Doll, however, is not feeling so optimistic: yes, he is pleased at the defeat of the Nazis, but at the same time he despairs for his country:
“…he knew, at least in theory, that ever since the Nazi seizure of power and the persecution of the Jews, the name ‘German’, already badly damaged by the First World War, had become progressively more reviled and despised, from week to week and month to month. How often had he said to himself, ‘We will never be forgiven for this!’”
He has a recurring dream (or nightmare) in which he is trapped at the bottom of a bomb crater:
“He was lying at the bottom of a huge bomb crater, on his back, his arms pressed tightly against his sides, lying in the wet, yellow mud. Without moving his head, he was able to see the trunks of trees that had toppled into the crater, as well as the facades of houses with their empty window openings, and nothing behind them.”
This sense of helplessness pervades the novel, a helplessness which is exacerbated by the Dolls’ use of morphine. Despite the threat of an occupying army Alma ventures out to “replenish her supply of gallbladder medicine,” going as far as to ask one of the Russian soldiers to open the chemist’s shop for her.
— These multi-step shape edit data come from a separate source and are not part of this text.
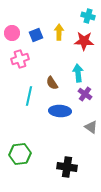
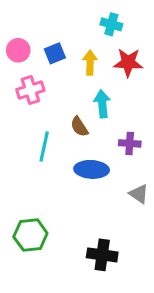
cyan cross: (88, 16) -> (111, 24), moved
yellow arrow: (59, 32) -> (90, 63), moved
cyan arrow: (78, 73) -> (102, 104), moved
purple cross: (85, 94) -> (130, 143), turned -32

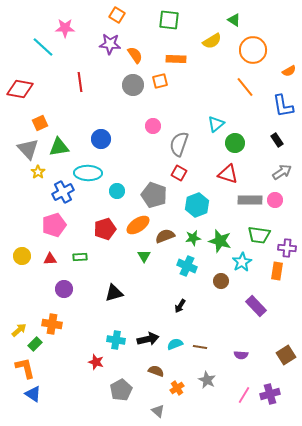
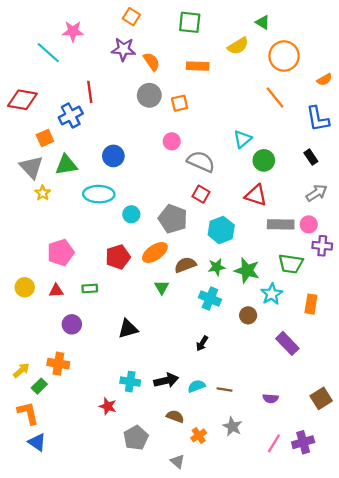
orange square: (160, 81) -> (180, 103), moved
gray semicircle: (179, 144) -> (201, 162), turned 95
blue cross: (63, 192) -> (71, 116), moved
purple cross: (287, 248) -> (322, 246), moved

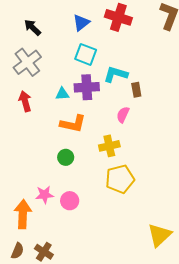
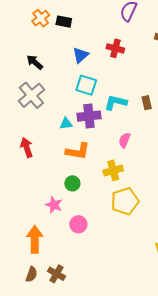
red cross: (118, 17) -> (115, 48), size x0.7
brown rectangle: (136, 90) -> (147, 103), moved
red arrow: (25, 101) -> (27, 147), moved
pink star: (44, 195) -> (54, 205), moved, turned 30

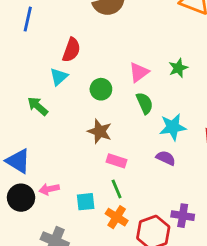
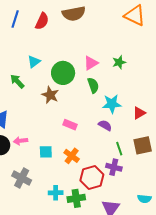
red semicircle: (71, 50) -> (42, 21), moved
green circle: (101, 89) -> (63, 73), size x1.5
brown star: (100, 131) -> (50, 95), moved
green line: (117, 189) -> (119, 149), moved
orange cross: (117, 217) -> (72, 156), moved

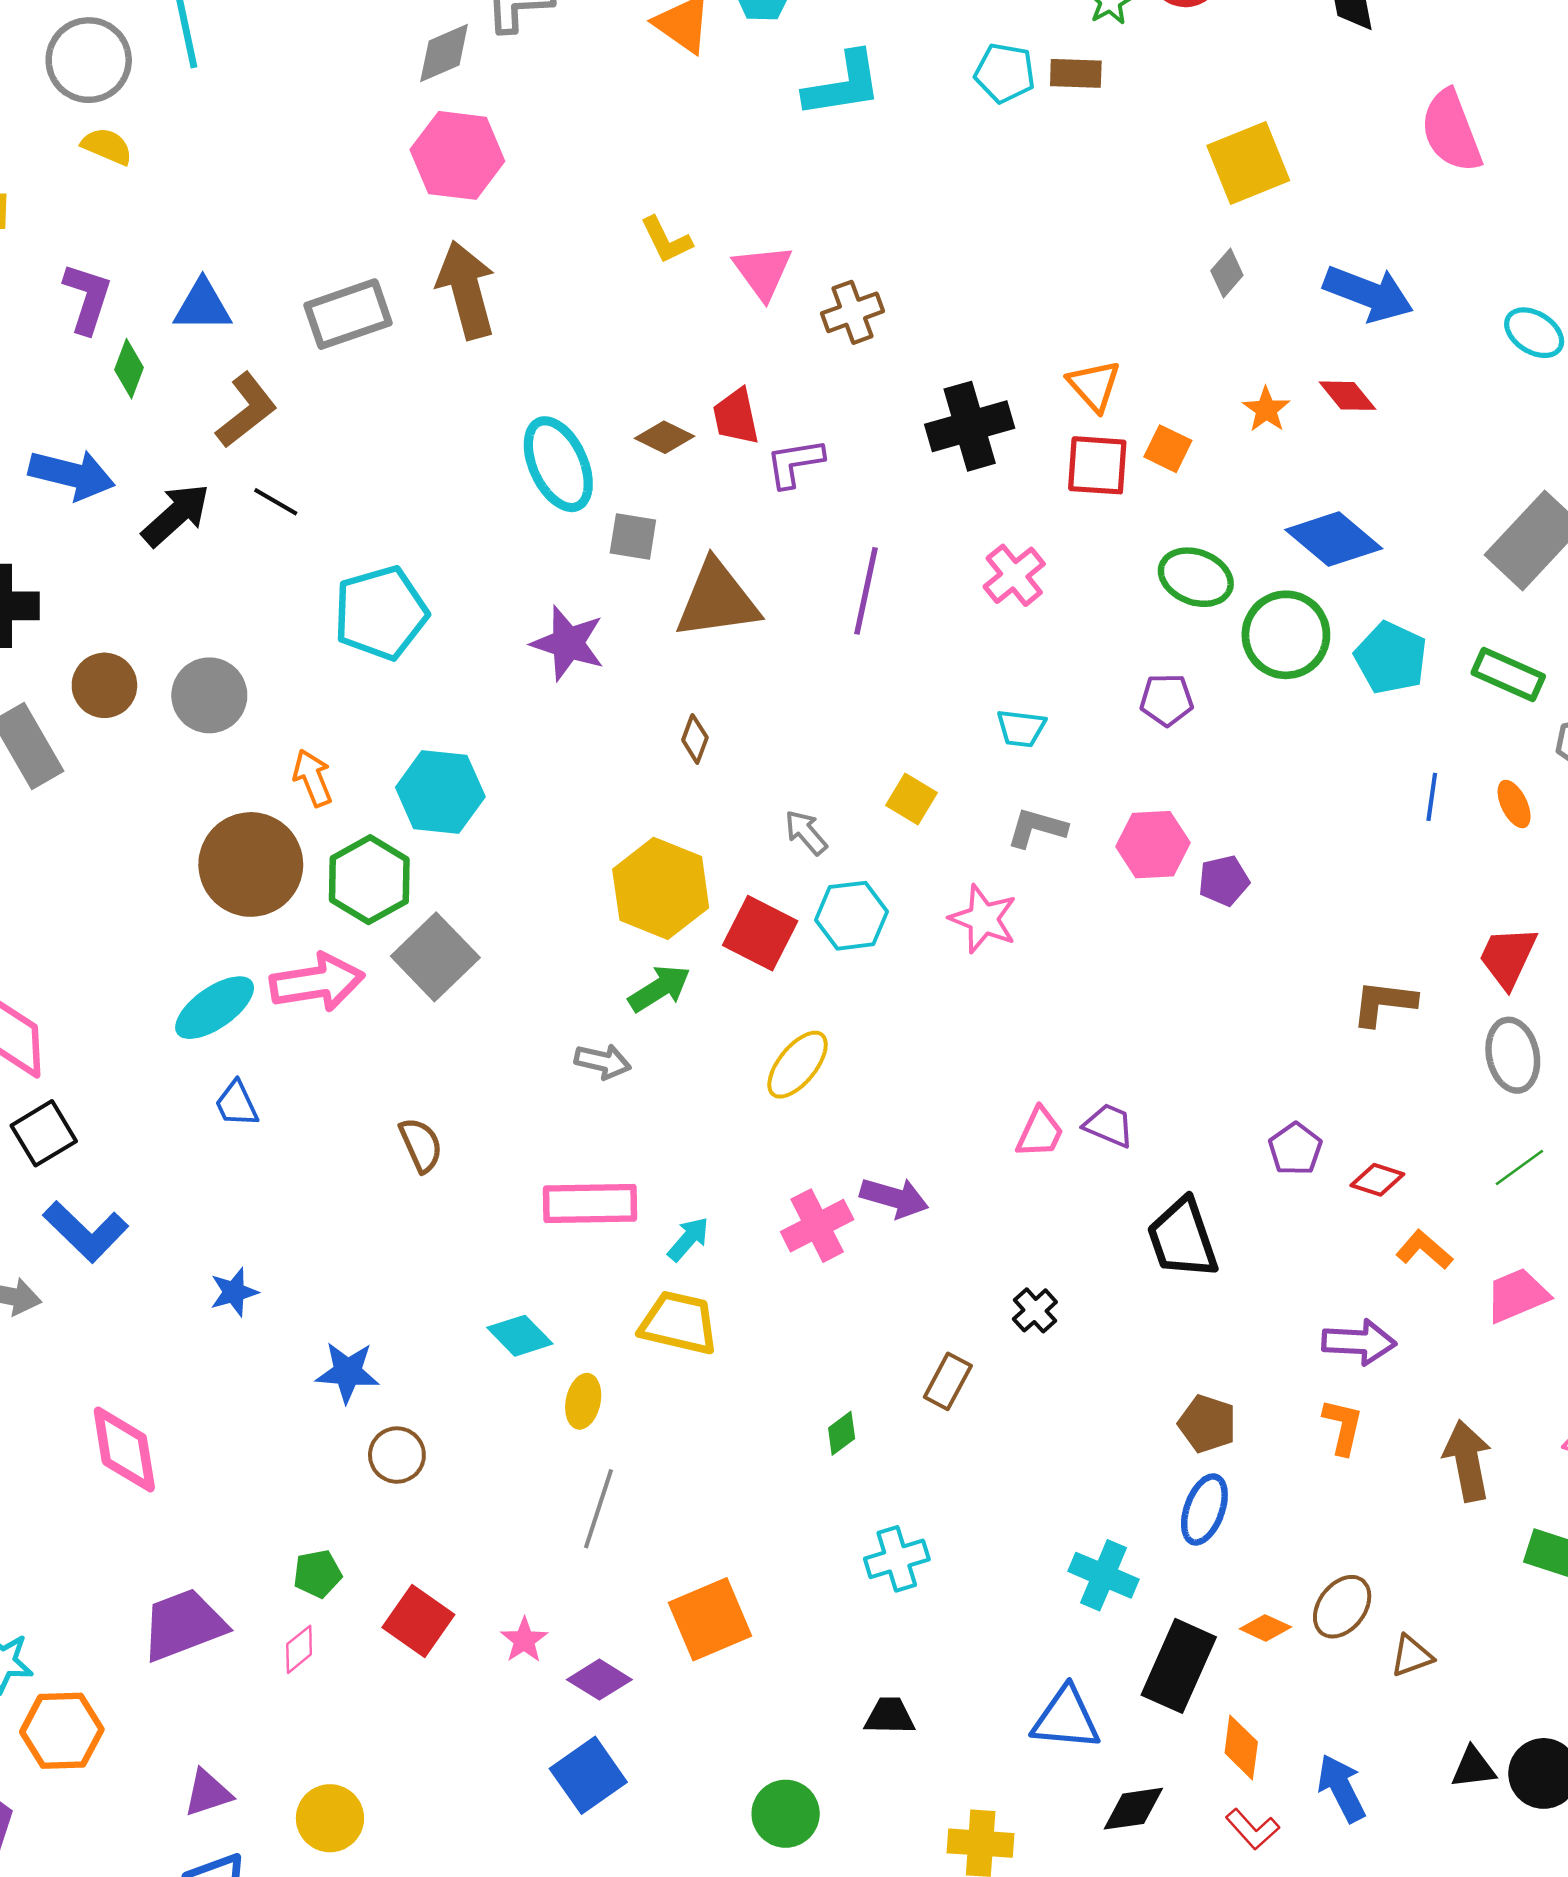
Morphine addiction also haunts their return to Berlin, as we see when Doll finally finds a doctor to see his wife (who has injured her leg). She refuses to go into hospital but is happy instead to be treated with morphine at home:
“The effect was immediate: no sooner had the needle gone in than Doll saw the relaxed, almost happy, expression spread across his wife’s face.”
Soon they have numerous doctors coming at different times in order to receive more and more of the drug.
After each of these periods of addiction Doll regrets the time wasted in what he calls their “bed-graves.” This fear of addiction may explain the inclusion of a lengthy detour which recounts Doll’s confrontation with Dr Wilhem, a vet reduced to alcoholism.
While addiction may not characterise every survivor, Fallada paints a vivid picture of life in the aftermath of the war. Doll has to come to terms with the fact they are little more than beggars:
“Now the Dolls, too, were down and out, with only a small suitcase to their name, homeless, dependent on the help of friends, strangers, maybe even public assistance.”
Every time they meet an old friend they discover that each of them is so eager to tell the story of their misfortunes they have no patience to listen to the other. Fallada is particularly good, as he is in all of his novels which I have read, at detailing the minutia of hope and despair, the small victories and defeats which characterise a life of struggle. This, more than anything, gives the novel its dramatic force.
Nightmare in Berlin may not be as great a novel as Alone in Berlin, but it is a powerful testament of the time in which it was written. That strength is also perhaps its weakness, mined from life in reaction to the fear Doll expresses that “Maybe I’ll never write another book. Everything looks so bleak.” Even its last few pages, however, contains many wonderful moments, from Doll’s nurse, Truller, who asks everyone leaving the hospital, “And if you should hear anything – you know what I mean – you’ll let me know at once?” in reference to her missing son, to the young girl Doll spots in the street:
“Her dress appeared to have been made from a couple of flour sacks. When the wearer made it she still retained a little bit of hope, despite her wretched circumstances; she had added some crudely embroidered decorative trims and a little white collar, as if to say, ‘I’m young, you can still look at me, even if I’m only wearing a dress made from old sacking!’”
And, of course, we can enjoy Doll’s friend and fellow writer, Granzow’s, remark that “one day you’ll write the book that everyone is waiting for!”